+++ RECORDS FOR THIS TASK +++

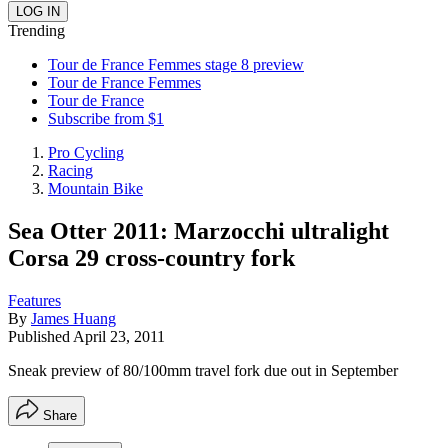
Trending
Tour de France Femmes stage 8 preview
Tour de France Femmes
Tour de France
Subscribe from $1
Pro Cycling
Racing
Mountain Bike
Sea Otter 2011: Marzocchi ultralight
Corsa 29 cross-country fork
Features
By
James Huang
Published
April 23, 2011
Sneak preview of 80/100mm travel fork due out in September
Share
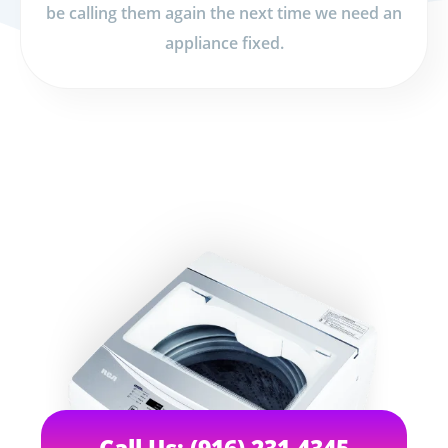
be calling them again the next time we need an
appliance fixed.
Call Us: (916) 231-4345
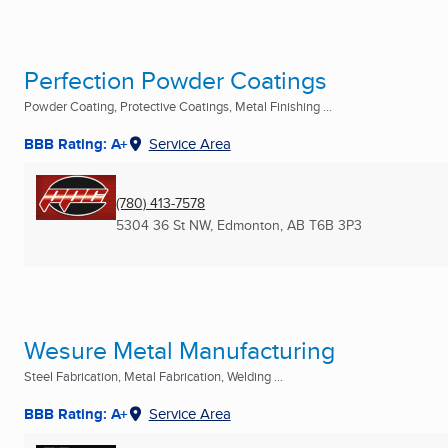
Perfection Powder Coatings
Powder Coating, Protective Coatings, Metal Finishing ...
BBB Rating: A+
Service Area
(780) 413-7578
5304 36 St NW
,
Edmonton, AB
T6B 3P3
Wesure Metal Manufacturing
Steel Fabrication, Metal Fabrication, Welding ...
BBB Rating: A+
Service Area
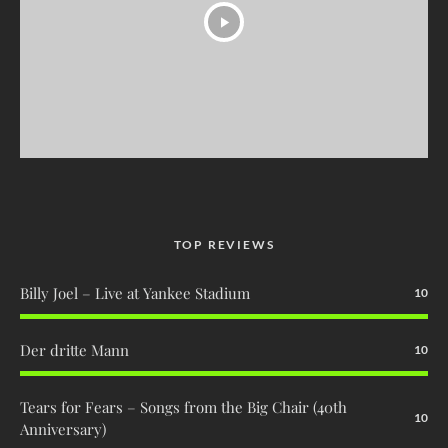
TOP REVIEWS
Billy Joel – Live at Yankee Stadium
10
Der dritte Mann
10
Tears for Fears – Songs from the Big Chair (40th
10
Anniversary)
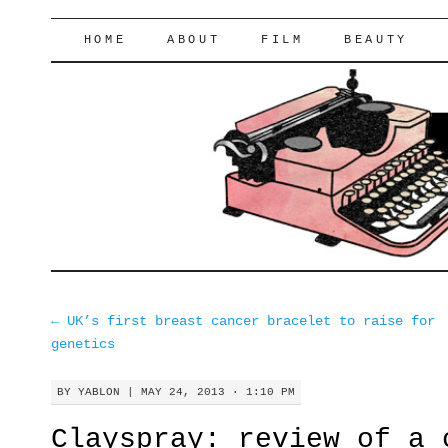
lifeofyablon.com
SKIP
HOME
ABOUT
FILM
BEAUTY
TO
CONTENT
←
UK’s first breast cancer bracelet to raise for
genetics
BY
YABLON
|
MAY 24, 2013 · 1:10 PM
Clayspray: review of a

+++

YOUR GOAL: The entries above should be reproduced exactly, without their pictures.

RESULT OF THIS EXERCISE:
Trending
Tour de France Femmes stage 8 preview
Tour de France Femmes
Tour de France
Subscribe from $1
Pro Cycling
Racing
Mountain Bike
Sea Otter 2011: Marzocchi ultralight
Corsa 29 cross-country fork
Features
By
James Huang
Published
April 23, 2011
Sneak preview of 80/100mm travel fork due out in September
Share
be calling them again the next time we need an
appliance fixed.
Call Us: (916) 231-4345
Perfection Powder Coatings
Powder Coating, Protective Coatings, Metal Finishing ...
BBB Rating: A+
Service Area
(780) 413-7578
5304 36 St NW
,
Edmonton, AB
T6B 3P3
Wesure Metal Manufacturing
Steel Fabrication, Metal Fabrication, Welding ...
BBB Rating: A+
Service Area
TOP REVIEWS
Billy Joel – Live at Yankee Stadium
10
Der dritte Mann
10
Tears for Fears – Songs from the Big Chair (40th
10
Anniversary)
lifeofyablon.com
SKIP
HOME
ABOUT
FILM
BEAUTY
TO
CONTENT
←
UK’s first breast cancer bracelet to raise for
genetics
BY
YABLON
|
MAY 24, 2013 · 1:10 PM
Clayspray: review of a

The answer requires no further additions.